Chee le presentó a la agente Bernadette Manuelito, que tenía un aspecto inusualmente sensacional y aseado con el uniforme; luego, se presentó él mismo.

P.J. sonrió.

– Me llamo Patti Collins. Un momento, por favor, que termino de descargar los datos.

Jim Edgar los observaba apoyado en el quicio de la puerta del hangar y saludó con la mano.

– Ya me he enterado de que fue usted quien encontró el avión del viejo Timms -dijo, y desapareció en dirección a su banco de trabajo.

– Ha tardado muy poco en llegar -dijo P.J. mientras desenchufaba el cable-. Vamos a llevar esto al laboratorio, a ver qué encontramos.

El laboratorio era una caravana Winnebago normal; su exterior pedía a gritos un lavado y su interior estaba inmaculado.

– Siéntense donde puedan -dijo P.J. Conectó la caja metálica negra que llevaba a una consola de aspecto caro empotrada al fondo del vehículo que realizaba las incompresibles tareas que los técnicos suelen hacer.

La consola emitió ruidos de ordenador y la impresora empezó a escupir papel continuo. P.J. lo examinó.

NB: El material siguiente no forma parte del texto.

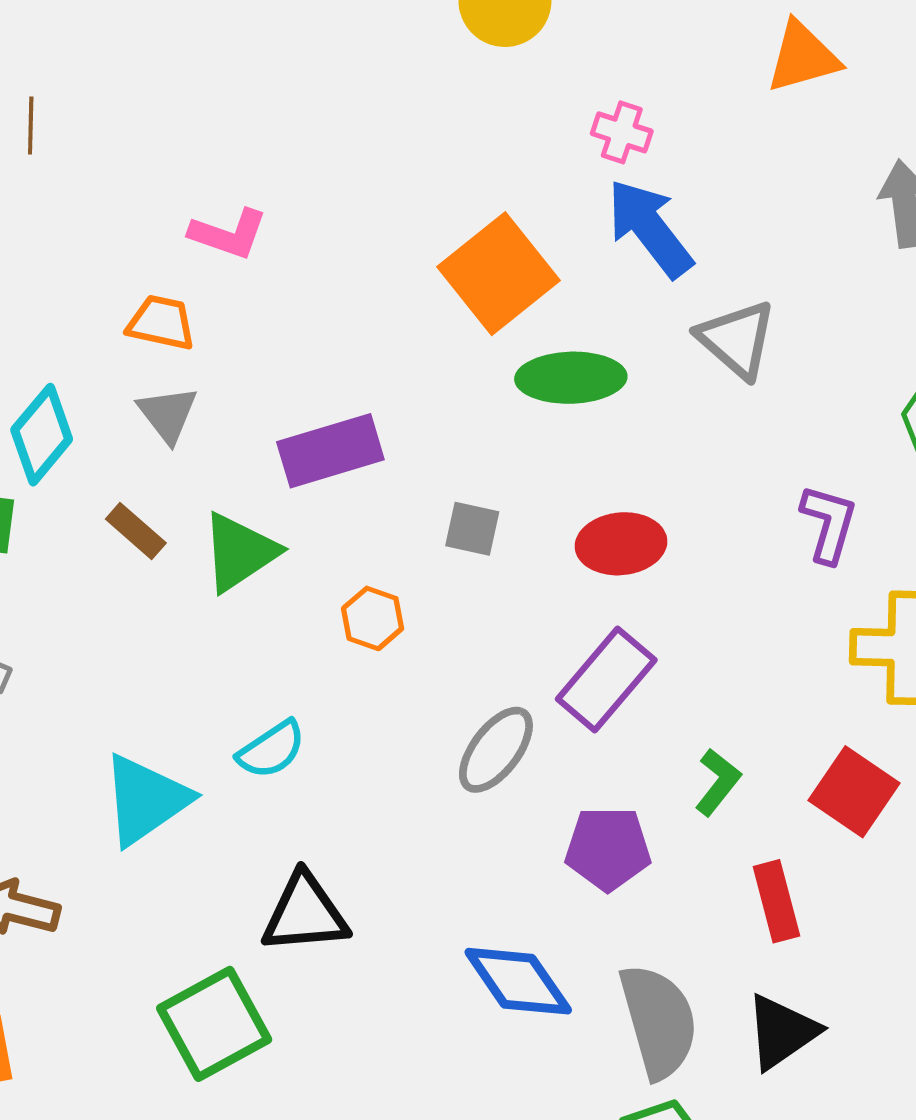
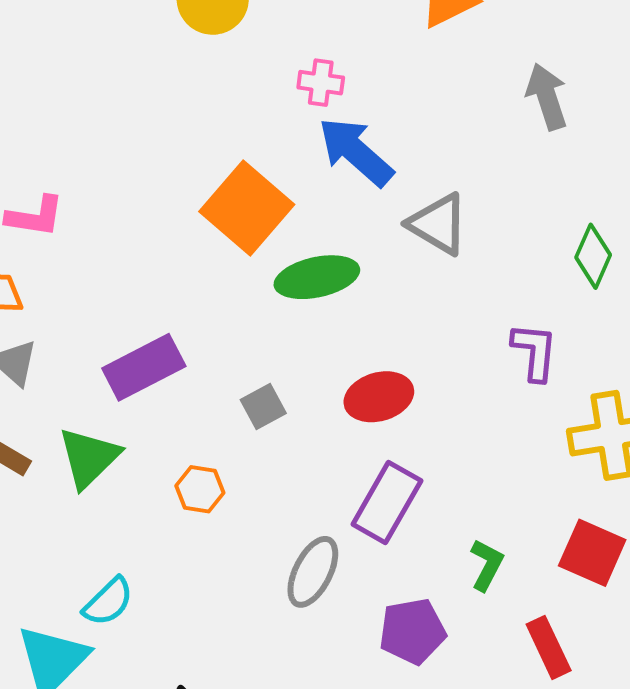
gray square: (472, 529) -> (263, 406), turned -30
cyan semicircle: (271, 750) -> (108, 602), moved

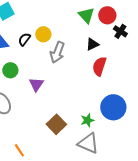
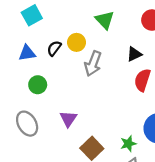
green triangle: (86, 15) -> (105, 20), moved
purple triangle: (36, 84) -> (68, 119), moved

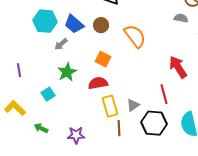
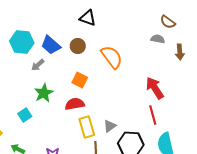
red line: (164, 94) -> (153, 115), moved

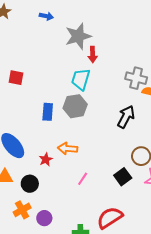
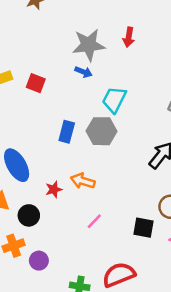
blue arrow: (46, 16) -> (83, 72), moved
gray star: (78, 36) -> (89, 45), moved
red arrow: (93, 55) -> (129, 37), moved
black square: (123, 177) -> (144, 228), turned 36

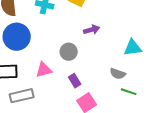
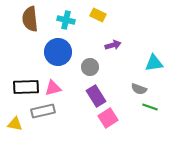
blue circle: (17, 37) -> (58, 52), moved
pink triangle: (44, 70) -> (53, 88), moved
purple rectangle: (75, 81) -> (96, 96), size x1.5

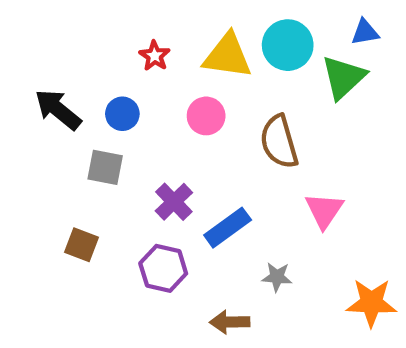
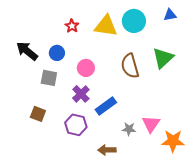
green triangle: (343, 77) -> (163, 58), moved
pink circle: (206, 116) -> (86, 68), moved
pink triangle: (324, 210) -> (151, 124), moved

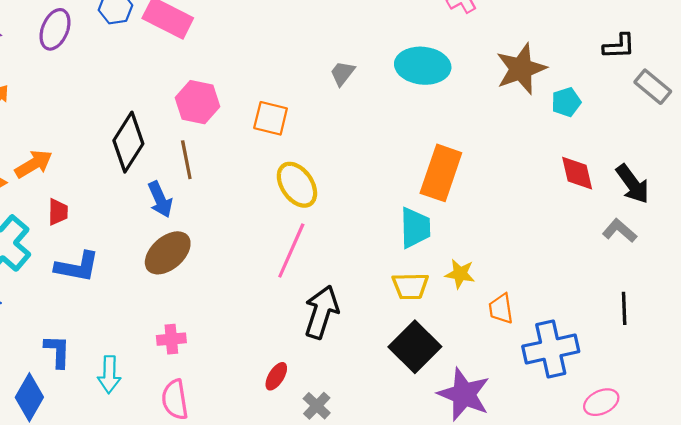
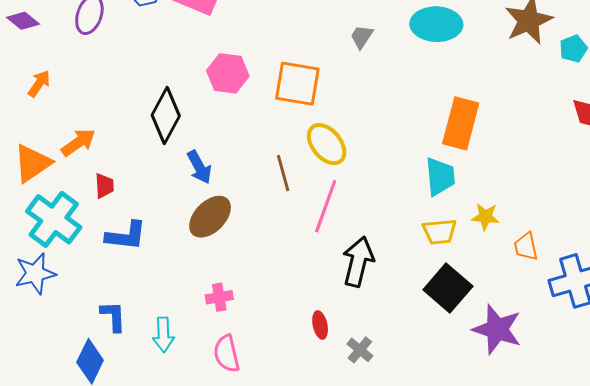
orange square: (271, 118) -> (297, 84), size x1.4
brown line: (186, 160) -> (283, 173), moved
red ellipse: (276, 376) -> (320, 325), turned -40

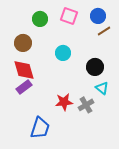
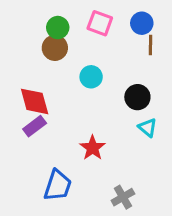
brown line: (104, 31) -> (150, 45), turned -56
brown circle: (23, 43) -> (55, 48), moved
red star: (64, 102) -> (93, 148), turned -30
gray cross: (86, 105) -> (123, 197), moved

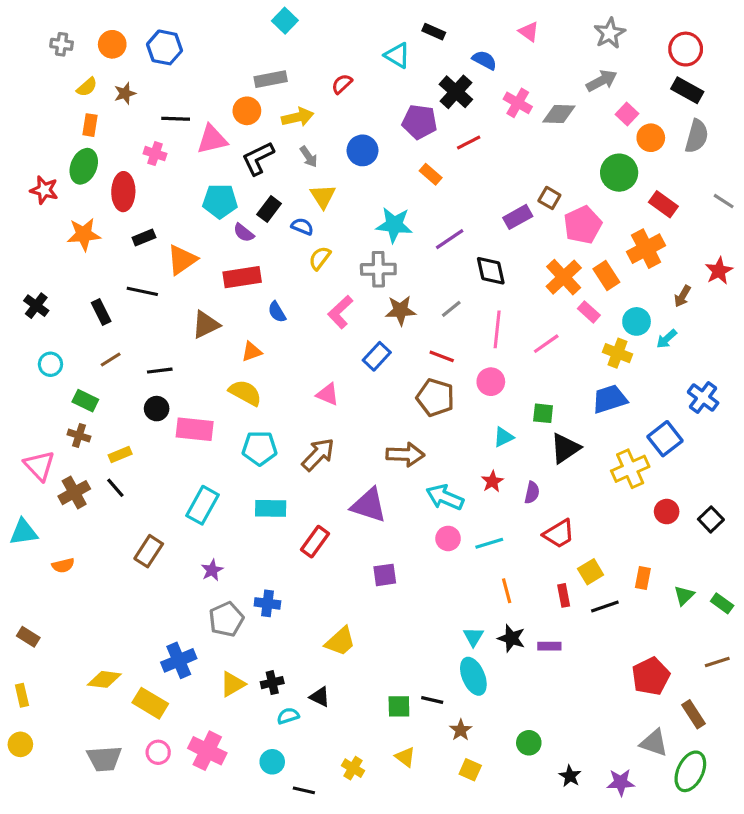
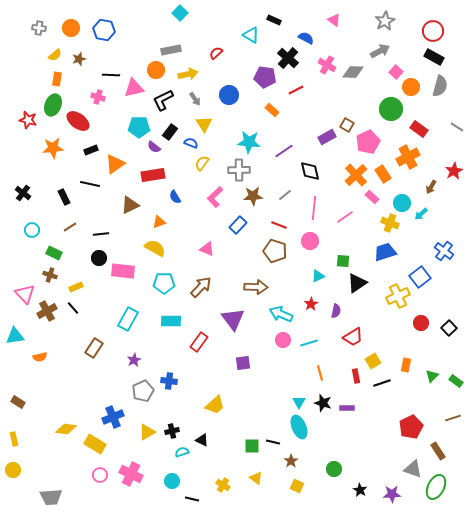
red ellipse: (123, 192) -> (78, 121), turned -55
purple triangle: (369, 505) -> (233, 319), turned 35
gray trapezoid: (104, 759) -> (51, 497), moved

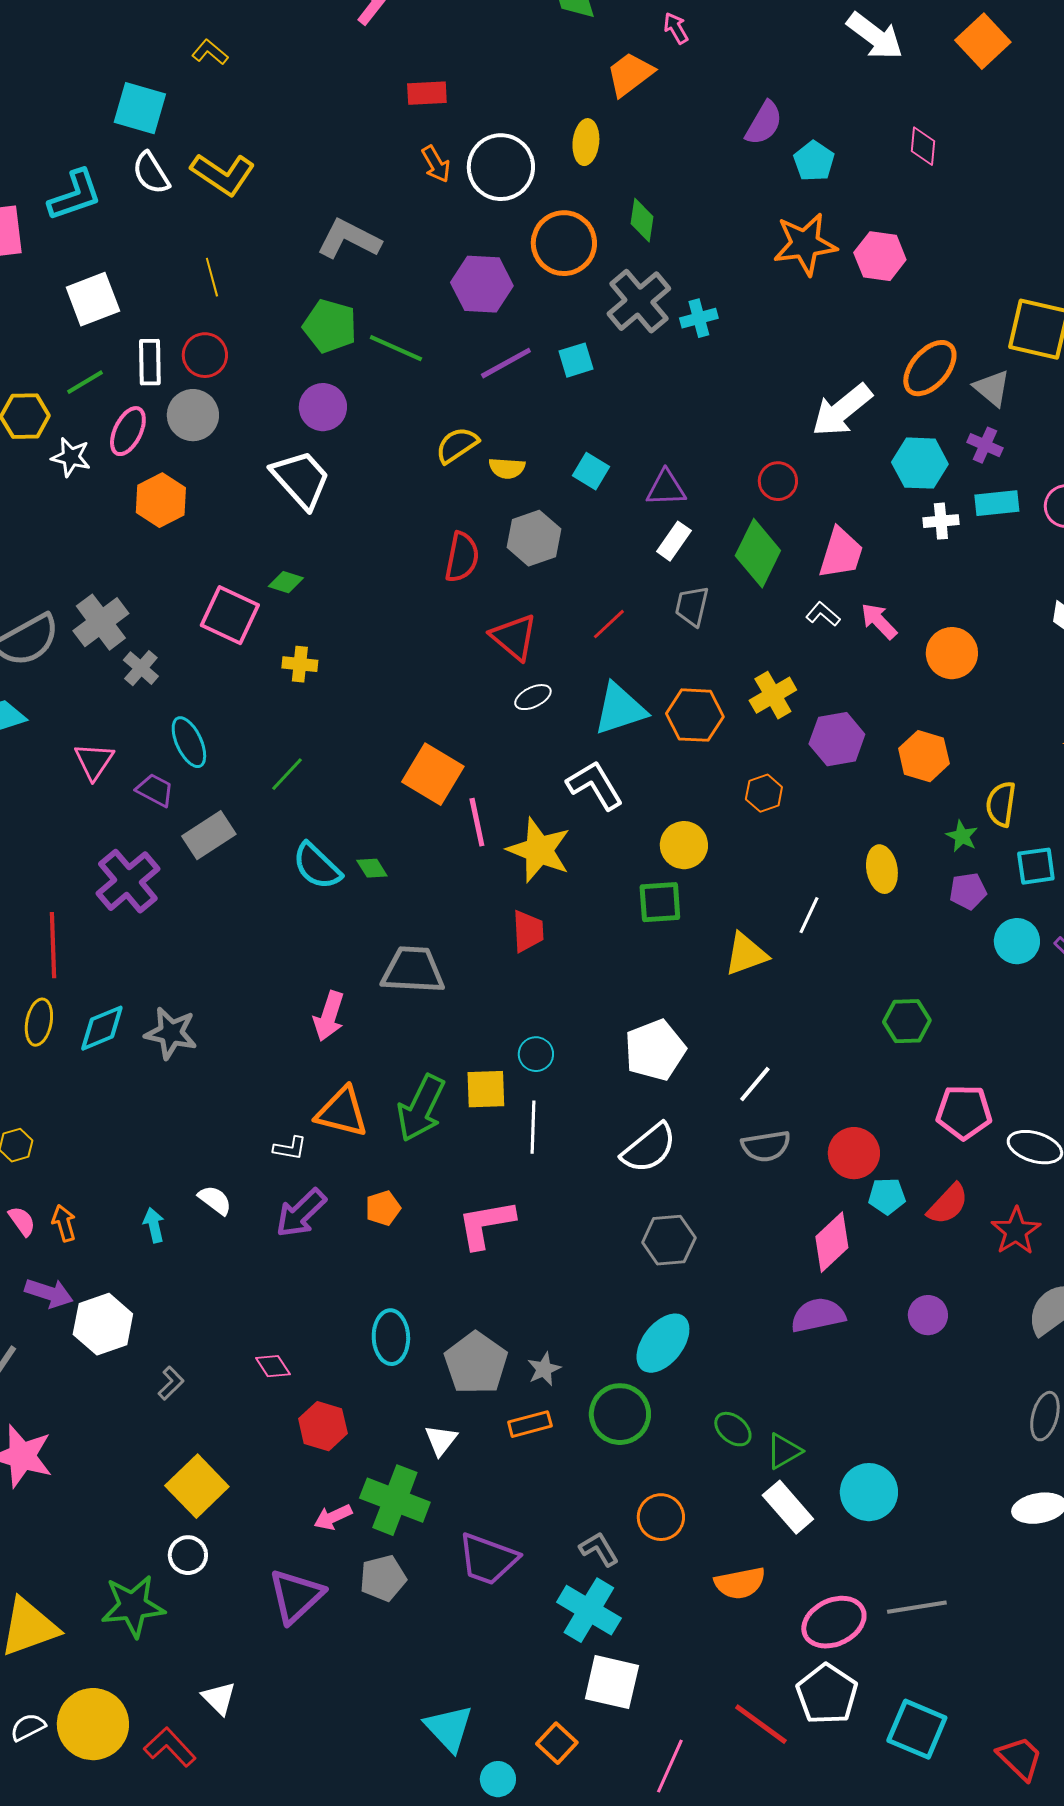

– Bien, veamos -dijo-. No sé si esto le servirá de algo, pero es interesante.

Arrancó medio metro de papel y lo colocó sobre el mapa a gran escala de la Inspección Geológica de los Estados Unidos que estaba desplegado en la mesa a la que se habían sentado Chee y Bernie.

– Mire -dijo, y pasó el dedo por un garabato de líneas apretadas en el papel impreso-. Eso encaja con esto. -Señaló con el dedo el curso del río Gothic en el mapa de la Inspección Geológica.